Kino immer anders


Compton, Kalifornien. Im heruntergekommenen Vorort von Los Angeles wird 1986 Rapgeschichte geschrieben, als sich die jungen Musiker Eazy E, Dr. Dre, Ice Cube, MC Ren und DJ Yella zur Gruppe N.W.A. (Niggaz with Attitude) zusammenschliessen. Mit ihren aggressiven, wütenden und oftmals provokativen Reimen treffen die jungen Afroamerikaner den Nerv einer Generation und legen das Fundament für den modernen Gangsta-Rap. Doch die Anfangseuphorie trügt: Bereits nach kurzer Zeit treten innerhalb der Gruppe erste Unstimmigkeiten auf und die fünf Freunde drohen kurz nach ihrem ersten Album schon wieder auseinanderzubrechen.

Der biografische Streifen bildet den Aufstieg und Zerfall von N.W.A. ab, ohne das vielfältige Erbe der Involvierten kritisch zu hinterfragen. Das ist verständlich angesichts der vielen involvierten Produzenten, die verschiedene Interessen vertreten (neben Ice Cube und Dr. Der hat etwa auch die Witwe von Eazy-E den Film mitproduziert). Allerdings nimmt es der kontroversen und hitzigen Geschichte etwas den Biss. Man merkt, dass aus den aufmüpfigen und wütenden jungen Musikern mittlerweile sanfte Businessmänner geworden sind.

N.W.A.

Ice Cube, Dr. Dre, Eazy-E, DJ Yella und MC Ren (v. l. n. r.)

Auch die Zeit danach spielt im Film eine wichtige Rolle, sorgt allerdings dafür, dass der Film sich zunehmend in vielen kleinen Momenten verliert, die nicht so recht zu einem Ganzen zusammenwachsen wollen.
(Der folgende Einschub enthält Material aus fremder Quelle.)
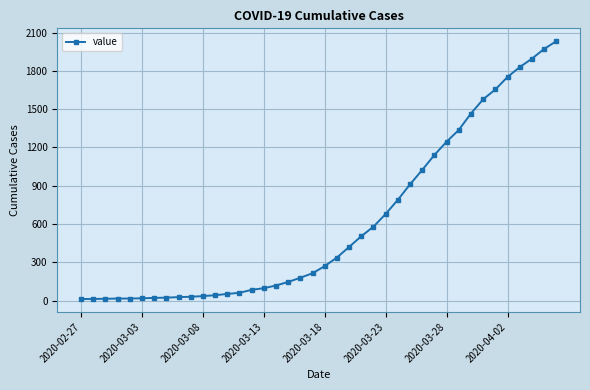

What is the maximum value shown in the chart?

2032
Da taucht Tupac Shakur im Studio auf und Dr. Dre entdeckt den jungen Snoop Dogg, während Ice Cube solo durchstartet. Das alles geht zu Lasten anderer Hauptfiguren. DJ Yella und MC Ren werden im Film zu seichten Nebenfiguren degradiert. Obwohl einige biografische Details der filmischen Dramaturgie zum Opfer fallen, ist der Film für alle Hip-Hop-Fans ein Muss. Denn Straight Outta Compton schafft es, den Zuschauer mit vielen stark inszenierten und atmosphärischen Momenten in seinen Bann zu ziehen. Dazu zählen die intensiven Konzertauftritte, aber auch viele Situationen im Tonstudio und realen Erfahrungen mit Polizeigewalt und Diskriminierung.

Gerade bei der Polizeigewalt verspielt der Film allerdings viele Chancen. Die Parallelen der damaligen Zeit zu den heutigen Unruhen in amerikanischen Städten wie Ferguson hätten die Möglichkeit geboten, das Thema Rassismus und Diskriminierung tiefgründiger abzuhandeln und dem Film mehr soziale Relevanz zu verleihen. Doch die Begegnungen mit der Polizei bleiben episodisch und illustrierend. Gerade jüngeren Semestern bietet Straight Outta Compton dennoch eine perfekte Gelegenheit, einen Blick auf die Ursprünge des Gangsta-Raps zu werfen, ohne auf eine sehr moderne Inszenierung zu verzichten. Nostalgiker freuen sich über viele bekannte Situationen und ikonische Momente, und können in einer der Sternstunden des Raps schwelgen. Trotz aller Schwächen lohnt sich deshalb ein Kinobesuch; nicht zuletzt auch dank der guten schauspielerischen Leistungen. Besonders O’Shea Jackson Jr., der seinen Vater Ice Cube verkörpert, und Paul Giamatti als zwiespältiger Manager stechen aus dem Ensemble heraus.